→ **Problem requirements**
Nothing in the records may change. Output them all exactly.

START The data

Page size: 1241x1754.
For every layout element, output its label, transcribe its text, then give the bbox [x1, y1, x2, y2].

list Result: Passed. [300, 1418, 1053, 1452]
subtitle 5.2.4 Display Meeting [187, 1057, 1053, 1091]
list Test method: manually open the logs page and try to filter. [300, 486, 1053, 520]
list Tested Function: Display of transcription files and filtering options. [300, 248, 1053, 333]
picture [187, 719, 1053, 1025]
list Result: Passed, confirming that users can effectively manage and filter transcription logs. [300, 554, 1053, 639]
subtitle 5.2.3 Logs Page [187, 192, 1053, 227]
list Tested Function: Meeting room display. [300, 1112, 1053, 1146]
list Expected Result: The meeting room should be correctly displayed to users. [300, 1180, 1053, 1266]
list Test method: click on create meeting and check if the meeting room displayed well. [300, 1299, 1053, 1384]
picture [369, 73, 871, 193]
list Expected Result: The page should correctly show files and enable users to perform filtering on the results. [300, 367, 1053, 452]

END The data

→ **Output for this task**
Page size: 1241x1754.
For every layout element, output its label, transcribe its text, then give the bbox [x1, y1, x2, y2].

list Result: Passed. [300, 1418, 1053, 1452]
subtitle 5.2.4 Display Meeting [187, 1057, 1053, 1091]
list Test method: manually open the logs page and try to filter. [300, 486, 1053, 520]
list Tested Function: Display of transcription files and filtering options. [300, 248, 1053, 333]
picture [187, 719, 1053, 1025]
list Result: Passed, confirming that users can effectively manage and filter transcription logs. [300, 554, 1053, 639]
subtitle 5.2.3 Logs Page [187, 192, 1053, 227]
list Tested Function: Meeting room display. [300, 1112, 1053, 1146]
list Expected Result: The meeting room should be correctly displayed to users. [300, 1180, 1053, 1266]
list Test method: click on create meeting and check if the meeting room displayed well. [300, 1299, 1053, 1384]
picture [369, 73, 871, 193]
list Expected Result: The page should correctly show files and enable users to perform filtering on the results. [300, 367, 1053, 452]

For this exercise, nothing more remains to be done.